A Weekly Standard article in 2004 said senator and former presidential candidate John Kerry “was always a dove—starting in college,” and it reported on his time as head of the Yale Political Union. Kerry’s interest in debate has continued, along with his liberal politics, through his career.

Reverend David Gray, a director at the New America Foundation, was president of the Yale Political Union when Kerry returned to speak years later. “The two of us snuck out of the reception to talk, and I ended up working for him for a summer,” says Gray, who also partnered with Austan Goolsbee on the debate circuit at Yale.

Yale’s debate team has a rich history when it comes to shaping politicians. In 2004, during the Bush/Kerry presidential debates, it became known that both had taken classes with oratory teacher Rollin G. Osterweis, the university’s longtime debate coach. Kerry went on to debate for Yale; Bush did not.

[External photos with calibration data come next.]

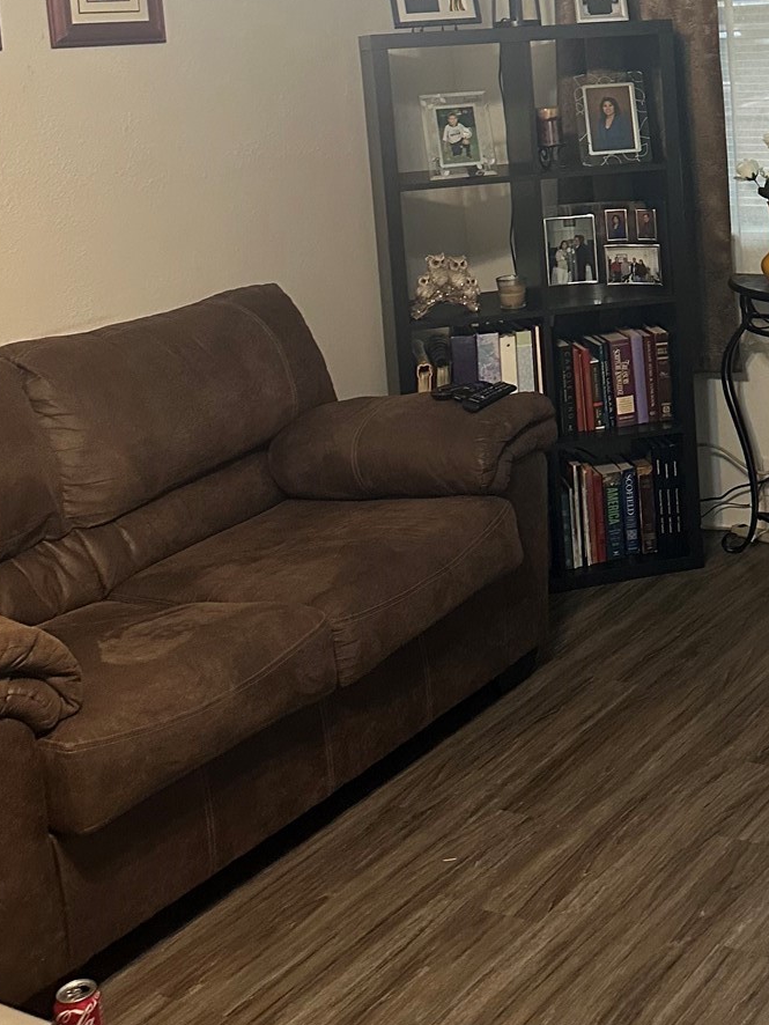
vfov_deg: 35.5
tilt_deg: -4.0
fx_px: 1540
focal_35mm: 52
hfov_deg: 26.9
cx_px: 723
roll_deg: +2.7
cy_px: 196
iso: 400
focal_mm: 6.86
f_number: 1.78
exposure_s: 1/60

Politicians without debate experience often find themselves at a disadvantage when elections approach, so some call in the experts. Republicans count on Brett O’Donnell, the former Liberty University debate coach who has helped candidates George W. Bush, John McCain, and Sarah Palin prep for national debates.

In 2004, O’Donnell met Karl Rove when Rove spoke at Liberty; O’Donnell jokingly suggested that the Bush campaign hire him as the President’s debate coach. A week later, it did.

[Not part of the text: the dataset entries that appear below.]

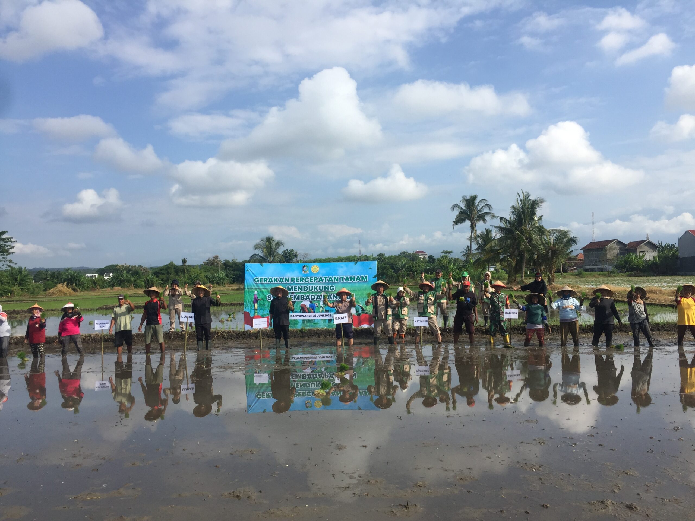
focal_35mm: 29
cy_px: 260
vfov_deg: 48.2
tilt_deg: +1.4
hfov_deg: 61.7
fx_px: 582
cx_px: 348
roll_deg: +0.3
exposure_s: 1/2083
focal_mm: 4.15
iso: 32
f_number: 2.2
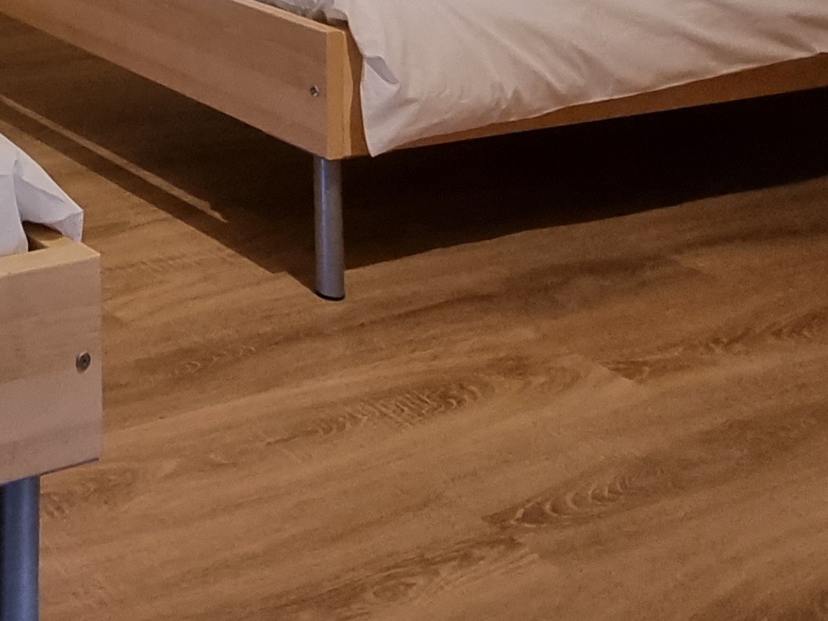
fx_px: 1339
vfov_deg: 19.6
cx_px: -327
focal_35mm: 56
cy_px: -490
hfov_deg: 27.0
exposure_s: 1/33
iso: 320
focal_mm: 2.2
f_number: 2.2
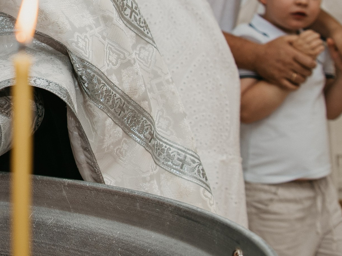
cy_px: 5
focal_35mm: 86
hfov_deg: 20.8
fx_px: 850
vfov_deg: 16.8
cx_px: -98
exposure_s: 1/160
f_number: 4
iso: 125
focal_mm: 26
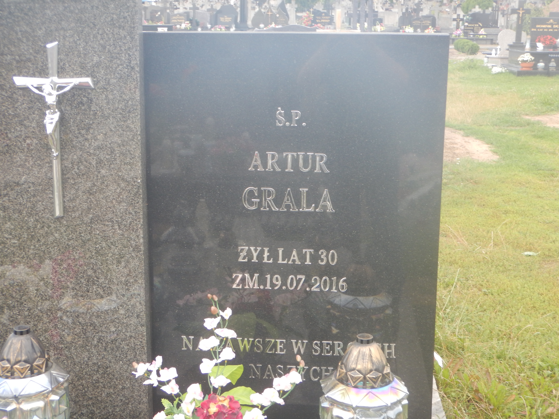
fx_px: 840
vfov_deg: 28.0
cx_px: 280
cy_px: 210
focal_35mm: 52
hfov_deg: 36.8
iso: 125
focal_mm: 9.2
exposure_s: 1/100
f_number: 4.3
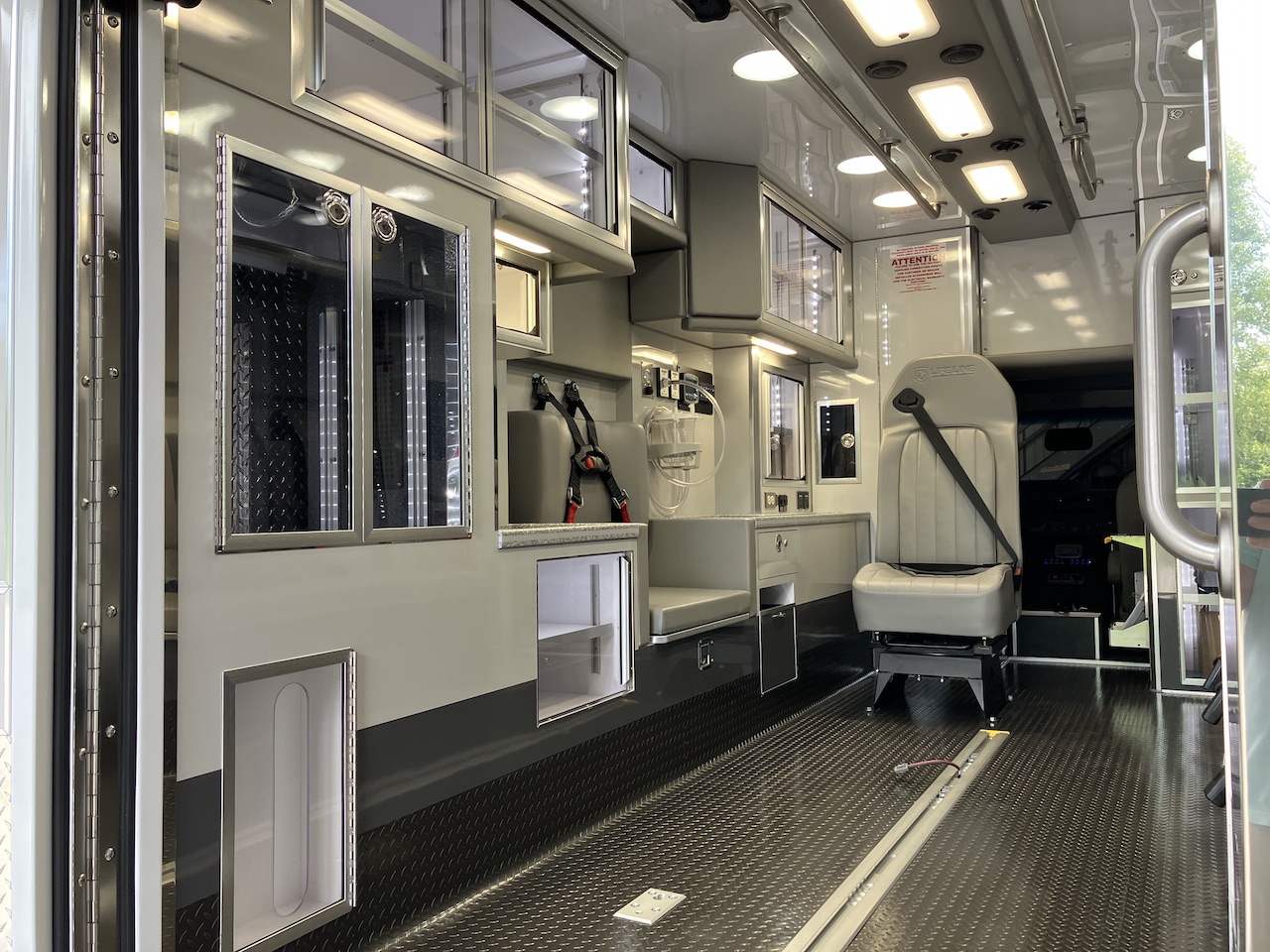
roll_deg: +1.1
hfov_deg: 63.4
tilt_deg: +1.4
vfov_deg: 49.7
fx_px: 1027
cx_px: 635
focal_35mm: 28
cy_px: 476
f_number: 1.8
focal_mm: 3.99
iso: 50
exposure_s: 1/121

“I equate coaching political candidates to coaching novice debaters,” says O’Donnell. “Initially, people who did debate preparation focused on policy, but it quickly became obvious that debates are won and lost on performance, not on what a candidate knows about a particular policy. So that’s when folks like me started getting involved. I really look at it like preparing an athlete, because it is a game—except that the stakes are a lot higher.”

O’Donnell is reluctant to talk about former vice-presidential hopeful Sarah Palin’s debate preparation except to say she was very disciplined. “In political debate, you can’t have an answer for every question because you could never be prepared for everything that might come up,” he says. “So you develop a set of answers and you figure out how to apply those to every question and still advocate your message. She was very good at doing that. She executed the strategy for her debate almost perfectly.”

Lithwick isn’t surprised Goolsbee became an Obama adviser. “He had such a profound talent for politics,” she says. “Everyone at Yale knew he was incredibly smart, but he was also great at connecting with people and talking to them. One of the reasons he was such a phenomenal success as a debater was because he perfected this super-casual approach. He never looked like a preppy, Ivy League prig—he just went out there and had a good time.”

David Gray—who calls Goolsbee as substantive as he is funny—says debate experience clearly confers an advantage in Washington: “Debate emphasizes communication and relationship-building, and there are a lot of people out there who went to the same summer camps, the same colleges, the same law schools and who are now involved in the same political stuff. You see them in DC at parties.”